Goal of the exercise ->
Below are records to repeat exactly; copy them without the pictures.

+ + +

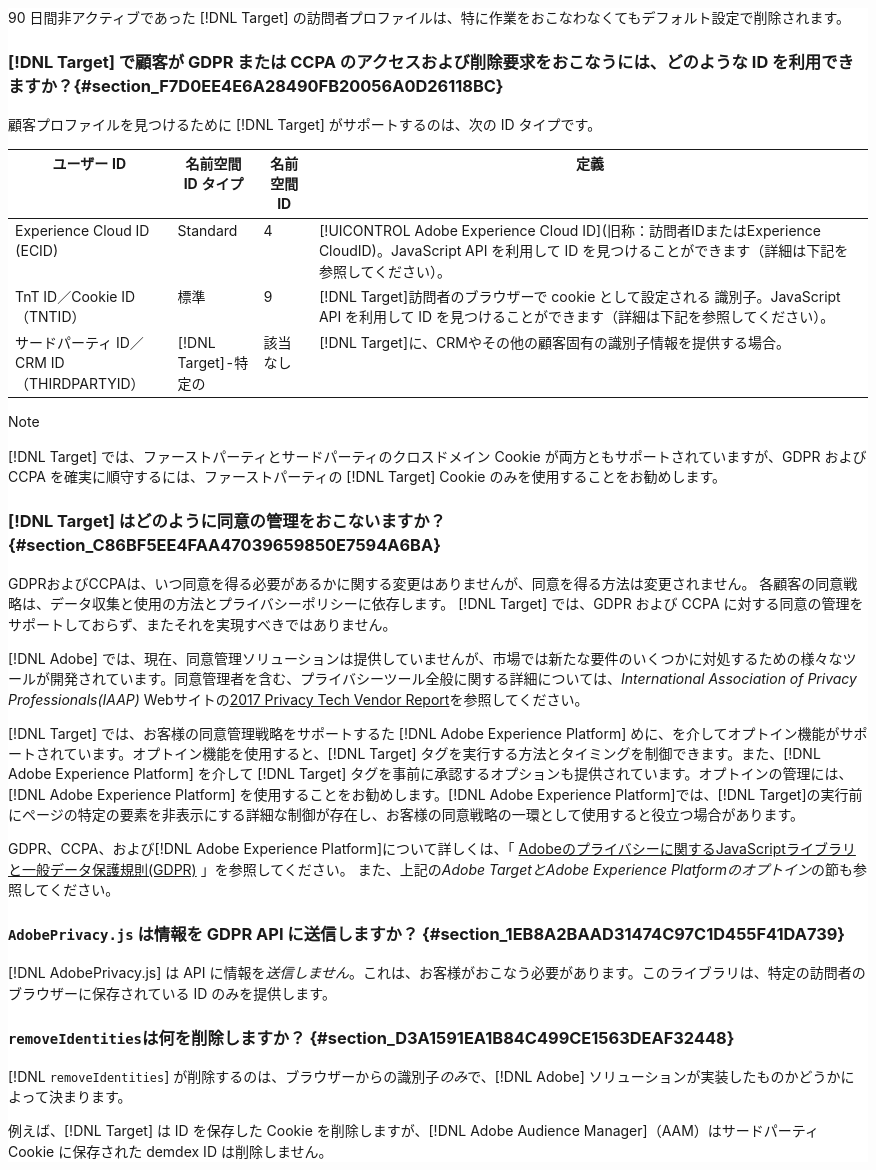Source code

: 90 日間非アクティブであった [!DNL Target] の訪問者プロファイルは、特に作業をおこなわなくてもデフォルト設定で削除されます。

### [!DNL Target] で顧客が GDPR または CCPA のアクセスおよび削除要求をおこなうには、どのような ID を利用できますか？{#section_F7D0EE4E6A28490FB20056A0D26118BC}

顧客プロファイルを見つけるために [!DNL Target] がサポートするのは、次の ID タイプです。

| ユーザー ID | 名前空間 ID タイプ | 名前空間 ID | 定義 |
|--- |--- |--- |--- |
| Experience Cloud ID (ECID) | Standard | 4 | [!UICONTROL Adobe Experience Cloud ID](旧称：訪問者IDまたはExperience CloudID)。JavaScript API を利用して ID を見つけることができます（詳細は下記を参照してください）。 |
| TnT ID／Cookie ID（TNTID） | 標準 | 9 | [!DNL Target]訪問者のブラウザーで cookie として設定される 識別子。JavaScript API を利用して ID を見つけることができます（詳細は下記を参照してください）。 |
| サードパーティ ID／CRM ID（THIRDPARTYID） | [!DNL Target]-特定の | 該当なし | [!DNL Target]に、CRMやその他の顧客固有の識別子情報を提供する場合。 |

>[!NOTE]
>
>[!DNL Target] では、ファーストパーティとサードパーティのクロスドメイン Cookie が両方ともサポートされていますが、GDPR および CCPA を確実に順守するには、ファーストパーティの [!DNL Target] Cookie のみを使用することをお勧めします。

### [!DNL Target] はどのように同意の管理をおこないますか？ {#section_C86BF5EE4FAA47039659850E7594A6BA}

GDPRおよびCCPAは、いつ同意を得る必要があるかに関する変更はありませんが、同意を得る方法は変更されません。 各顧客の同意戦略は、データ収集と使用の方法とプライバシーポリシーに依存します。 [!DNL Target] では、GDPR および CCPA に対する同意の管理をサポートしておらず、またそれを実現すべきではありません。

[!DNL Adobe] では、現在、同意管理ソリューションは提供していませんが、市場では新たな要件のいくつかに対処するための様々なツールが開発されています。同意管理者を含む、プライバシーツール全般に関する詳細については、*International Association of Privacy Professionals(IAAP)* Webサイトの[2017 Privacy Tech Vendor Report](https://iapp.org/media/pdf/resource_center/Tech-Vendor-Directory-1.4.1-electronic.pdf)を参照してください。

[!DNL Target] では、お客様の同意管理戦略をサポートするた [!DNL Adobe Experience Platform] めに、を介してオプトイン機能がサポートされています。オプトイン機能を使用すると、[!DNL Target] タグを実行する方法とタイミングを制御できます。また、[!DNL Adobe Experience Platform] を介して [!DNL Target] タグを事前に承認するオプションも提供されています。オプトインの管理には、[!DNL Adobe Experience Platform] を使用することをお勧めします。[!DNL Adobe Experience Platform]では、[!DNL Target]の実行前にページの特定の要素を非表示にする詳細な制御が存在し、お客様の同意戦略の一環として使用すると役立つ場合があります。

GDPR、CCPA、および[!DNL Adobe Experience Platform]について詳しくは、「 [Adobeのプライバシーに関するJavaScriptライブラリと一般データ保護規則(GDPR)](https://experienceleague.adobe.com/docs/experience-platform/privacy/home.html?lang=en) 」を参照してください。 また、上記の&#x200B;*Adobe TargetとAdobe Experience Platformのオプトイン*&#x200B;の節も参照してください。

### `AdobePrivacy.js` は情報を GDPR API に送信しますか？ {#section_1EB8A2BAAD31474C97C1D455F41DA739}

[!DNL AdobePrivacy.js] は API に情報を&#x200B;*送信しません*。これは、お客様がおこなう必要があります。このライブラリは、特定の訪問者のブラウザーに保存されている ID のみを提供します。

### `removeIdentities`は何を削除しますか？ {#section_D3A1591EA1B84C499CE1563DEAF32448}

[!DNL `removeIdentities`] が削除するのは、ブラウザーからの識別子&#x200B;*のみ*&#x200B;で、[!DNL Adobe] ソリューションが実装したものかどうかによって決まります。

例えば、[!DNL Target] は ID を保存した Cookie を削除しますが、[!DNL Adobe Audience Manager]（AAM）はサードパーティ Cookie に保存された demdex ID は削除しません。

+ + +

Output of the task ->
Source code

: 90 日間非アクティブであった [!DNL Target] の訪問者プロファイルは、特に作業をおこなわなくてもデフォルト設定で削除されます。

### [!DNL Target] で顧客が GDPR または CCPA のアクセスおよび削除要求をおこなうには、どのような ID を利用できますか？{#section_F7D0EE4E6A28490FB20056A0D26118BC}

顧客プロファイルを見つけるために [!DNL Target] がサポートするのは、次の ID タイプです。

| ユーザー ID | 名前空間 ID タイプ | 名前空間 ID | 定義 |
|--- |--- |--- |--- |
| Experience Cloud ID (ECID) | Standard | 4 | [!UICONTROL Adobe Experience Cloud ID](旧称：訪問者IDまたはExperience CloudID)。JavaScript API を利用して ID を見つけることができます（詳細は下記を参照してください）。 |
| TnT ID／Cookie ID（TNTID） | 標準 | 9 | [!DNL Target]訪問者のブラウザーで cookie として設定される 識別子。JavaScript API を利用して ID を見つけることができます（詳細は下記を参照してください）。 |
| サードパーティ ID／CRM ID（THIRDPARTYID） | [!DNL Target]-特定の | 該当なし | [!DNL Target]に、CRMやその他の顧客固有の識別子情報を提供する場合。 |

>[!NOTE]
>
>[!DNL Target] では、ファーストパーティとサードパーティのクロスドメイン Cookie が両方ともサポートされていますが、GDPR および CCPA を確実に順守するには、ファーストパーティの [!DNL Target] Cookie のみを使用することをお勧めします。

### [!DNL Target] はどのように同意の管理をおこないますか？ {#section_C86BF5EE4FAA47039659850E7594A6BA}

GDPRおよびCCPAは、いつ同意を得る必要があるかに関する変更はありませんが、同意を得る方法は変更されません。 各顧客の同意戦略は、データ収集と使用の方法とプライバシーポリシーに依存します。 [!DNL Target] では、GDPR および CCPA に対する同意の管理をサポートしておらず、またそれを実現すべきではありません。

[!DNL Adobe] では、現在、同意管理ソリューションは提供していませんが、市場では新たな要件のいくつかに対処するための様々なツールが開発されています。同意管理者を含む、プライバシーツール全般に関する詳細については、*International Association of Privacy Professionals(IAAP)* Webサイトの[2017 Privacy Tech Vendor Report](https://iapp.org/media/pdf/resource_center/Tech-Vendor-Directory-1.4.1-electronic.pdf)を参照してください。

[!DNL Target] では、お客様の同意管理戦略をサポートするた [!DNL Adobe Experience Platform] めに、を介してオプトイン機能がサポートされています。オプトイン機能を使用すると、[!DNL Target] タグを実行する方法とタイミングを制御できます。また、[!DNL Adobe Experience Platform] を介して [!DNL Target] タグを事前に承認するオプションも提供されています。オプトインの管理には、[!DNL Adobe Experience Platform] を使用することをお勧めします。[!DNL Adobe Experience Platform]では、[!DNL Target]の実行前にページの特定の要素を非表示にする詳細な制御が存在し、お客様の同意戦略の一環として使用すると役立つ場合があります。

GDPR、CCPA、および[!DNL Adobe Experience Platform]について詳しくは、「 [Adobeのプライバシーに関するJavaScriptライブラリと一般データ保護規則(GDPR)](https://experienceleague.adobe.com/docs/experience-platform/privacy/home.html?lang=en) 」を参照してください。 また、上記の&#x200B;*Adobe TargetとAdobe Experience Platformのオプトイン*&#x200B;の節も参照してください。

### `AdobePrivacy.js` は情報を GDPR API に送信しますか？ {#section_1EB8A2BAAD31474C97C1D455F41DA739}

[!DNL AdobePrivacy.js] は API に情報を&#x200B;*送信しません*。これは、お客様がおこなう必要があります。このライブラリは、特定の訪問者のブラウザーに保存されている ID のみを提供します。

### `removeIdentities`は何を削除しますか？ {#section_D3A1591EA1B84C499CE1563DEAF32448}

[!DNL `removeIdentities`] が削除するのは、ブラウザーからの識別子&#x200B;*のみ*&#x200B;で、[!DNL Adobe] ソリューションが実装したものかどうかによって決まります。

例えば、[!DNL Target] は ID を保存した Cookie を削除しますが、[!DNL Adobe Audience Manager]（AAM）はサードパーティ Cookie に保存された demdex ID は削除しません。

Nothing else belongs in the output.